__Exercise description__. Would you return the data exactly as given, except for its pictures?

————————

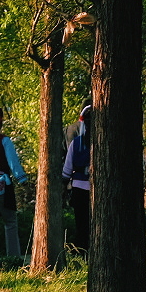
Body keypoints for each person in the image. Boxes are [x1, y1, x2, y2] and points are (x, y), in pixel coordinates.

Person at [0, 106, 28, 262]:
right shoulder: (4, 140)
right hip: (2, 185)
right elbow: (13, 163)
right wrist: (22, 180)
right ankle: (14, 258)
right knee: (10, 221)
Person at [62, 103, 92, 254]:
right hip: (96, 190)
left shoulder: (76, 143)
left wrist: (64, 186)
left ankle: (82, 252)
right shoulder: (105, 142)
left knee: (81, 224)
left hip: (79, 188)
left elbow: (67, 170)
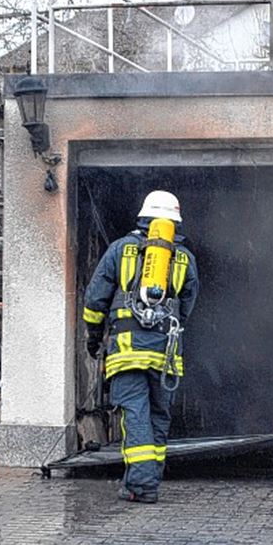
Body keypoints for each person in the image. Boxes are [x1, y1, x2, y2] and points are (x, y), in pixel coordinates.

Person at [82, 190, 199, 504]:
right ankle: (149, 479)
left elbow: (94, 301)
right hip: (166, 354)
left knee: (135, 414)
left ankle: (141, 485)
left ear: (143, 217)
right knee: (159, 416)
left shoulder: (120, 250)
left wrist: (93, 337)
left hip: (128, 351)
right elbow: (186, 307)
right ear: (174, 222)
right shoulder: (184, 258)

————————

__Answer area__.
Body keypoints for each person in the image. Boxes are [x1, y1, x2, y2] and points are (x, y), in pixel coordinates.

Person at [0, 106, 28, 262]:
right shoulder: (4, 140)
right hip: (2, 185)
right elbow: (13, 163)
right wrist: (22, 180)
right ankle: (14, 258)
right knee: (10, 221)
Person at [62, 103, 92, 254]:
right hip: (96, 190)
left shoulder: (76, 143)
left wrist: (64, 186)
left ankle: (82, 252)
right shoulder: (105, 142)
left knee: (81, 224)
left hip: (79, 188)
left elbow: (67, 170)
Body keypoints for each person in the image. Boxes are [x1, y1, x2, y2] and points are (x, y), in pixel coordinates.

Person at [82, 190, 199, 504]:
right ankle: (149, 479)
left elbow: (94, 301)
right hip: (166, 354)
left knee: (135, 414)
left ankle: (141, 485)
left ear: (143, 217)
right knee: (159, 416)
left shoulder: (120, 250)
left wrist: (93, 337)
left hip: (128, 351)
right elbow: (186, 307)
right ear: (174, 222)
right shoulder: (184, 258)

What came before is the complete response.